Hier tauscht man sich aus über Fahrtrouten und Baustellen, über Erlebnisse auf den Autobahnen Europas oder über jegliche Sportarten und ihre Ergebnisse.

An einem der Tische sitzt Pawel Kaminski, der vor sich eine große Schale mit einem Eintopf aus Kartoffeln, Paprika und Tomaten, Chorizo und mediterranen Kräutern stehen hat. Er rührt gemächlich mit einem hellen Brot durch die tiefrote, scharfe Soße. Gelegentlich beißt er aufschmatzend ein Stück von dem weichen, vollgesogenen Brot ab.

Auf der hohen Stirn, die von gräulichen, wilden Haaren umrandet ist, und auch auf der Oberlippe, stehen vereinzelte Schweißperlen, die er gelegentlich mit einem Stofftaschentuch abtupft. In die Stirn ragt ein schmaler Haarstrang hinein, dessen Spitzen feucht in den tiefen Falten kleben. Auf der Nase trägt Pawel eine Brille, die ihn seit vielen Jahren durchs Leben begleitet und seine blauen Augen mit einem dünnen grauen Stahlrahmen einfasst.

Unter der schlanken Nase lässt er sich einen schmalen Schnurrbart stehen, der kurz getrimmt ist und seitlich bis in die Mundwinkel reicht.

Der aufsteigende Dampf trägt den herrlich würzigen Geruch in seine Nase, während er die nächsten Bissen zerkaut.

Pawel sitzt etwas abseits der übrigen Gäste. Er mag die Einsamkeit, die ihm durch den Beruf des Fernfahrers täglich gegeben ist. Er scheut die Gesellschaft und genießt den Moment der Ruhe.

Immer wieder taucht er das Brot in die Soße, beißt ein Stück ab, bis der Eintopf spürbar abgekühlt ist, so dass er endlich zum Löffel greifen kann.

Ein leichter Bauchansatz drückt sich über den enggezogenen Gürtel der blauen Jeans, die lässig auf den dunklen Turnschuhen aufliegt.

Nach wenigen Minuten hat er die Schüssel leer gegessen. Er greift nach dem Bocadillo, das er sich vorsorglich für den Abend gekauft hat, und steht auf.

Sein Geschirr lässt er stehen, wischt sich noch einmal den Mund ab und wirft die benutzte Papierserviette in die Schale hinein.

Mit schnellen Schritten läuft Pawel über die Straße in die Einfahrt der Spedition und geht ein wenig langsamer, nachdem er das Gelände der Spedition Portador betreten hat.

Nach kurzer Zeit kommt er an der Luke vier an, wo er vor einer guten Stunde seine Zugmaschine geparkt hatte, um die zu transportieren Güter verladen zu lassen. Auf die Zusammenstellung der Paletten nimmt er hierbei keinen Einfluss. Er achtet nur darauf, dass er das Gesamtgewicht nicht überschreitet und die Ladefläche möglichst sinnvoll mit Europaletten genutzt wird.

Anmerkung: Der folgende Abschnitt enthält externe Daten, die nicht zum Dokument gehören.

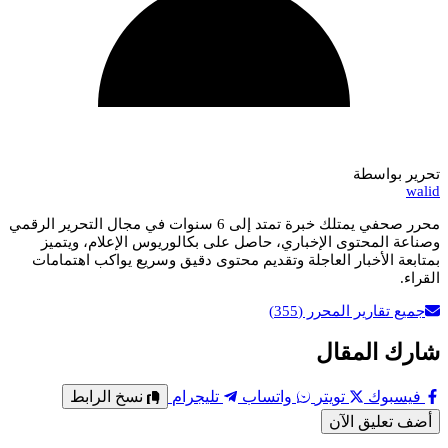
تحرير بواسطة
walid
محرر صحفي يمتلك خبرة تمتد إلى 6 سنوات في مجال التحرير الرقمي
وصناعة المحتوى الإخباري، حاصل على بكالوريوس الإعلام، ويتميز
بمتابعة الأخبار العاجلة وتقديم محتوى دقيق وسريع يواكب اهتمامات
القراء.
جميع تقارير المحرر
(355)
شارك المقال
فيسبوك
تويتر
واتساب
تليجرام
نسخ الرابط
أضف تعليق الآن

Zufrieden blickt er in den Anhänger, der zwischenzeitlich voll beladen wurde. Der Vorarbeiter tritt an ihn heran und überreicht ihm das Klemmbrett mit den Ladepapieren. Pawel unterschreibt an der Stelle, die ihm der Vorarbeiter mit leichtem Brummen und einem blauen Kreuz markiert hat. Er reißt das Original für sich ab und übergibt den Durchschlag samt Klemmbrett an den Vorarbeiter.

«Gracias. Adios», sagt er mit ruhigem Tonfall. Die einzigen spanischen Worte, die er beherrscht. Seit Jahren fährt er immer wieder von Deutschland nach Spanien und zurück. Dennoch hat er es nie für nötig gehalten, sich ein paar mehr Wörter anzueignen, um sich auch hier mal verständigen zu können. Ihn freut es, dass er Polnisch und Deutsch sprechen kann. Das ist völlig ausreichend für sein Leben.

«Hasta luego», antwortet der Vorarbeiter und wendet sich von Pawel ab. Er widmet sich dem nächsten Fahrer, der eine Luke weiter steht und ebenfalls auf die entscheidenden Transportpapiere wartet.

Pawel schließt bereits die Ladetüren, um endlich aufbrechen zu können. Er steigt von der Rampe, geht zum Führerhaus, öffnet die Tür und steigt zum Sitz hinauf. Auf seinem Fernfahrerthron fühlt er sich wie ein kleiner König der Straßen Europas.

Mit lautem Brummen startet der Motor der Zugmaschine und er legt den ersten Gang ein. “Auf geht’s.” ruft er freudig und lässt die Kupplung langsam kommen. Allmählich setzt sich sein Sattelzug in Bewegung.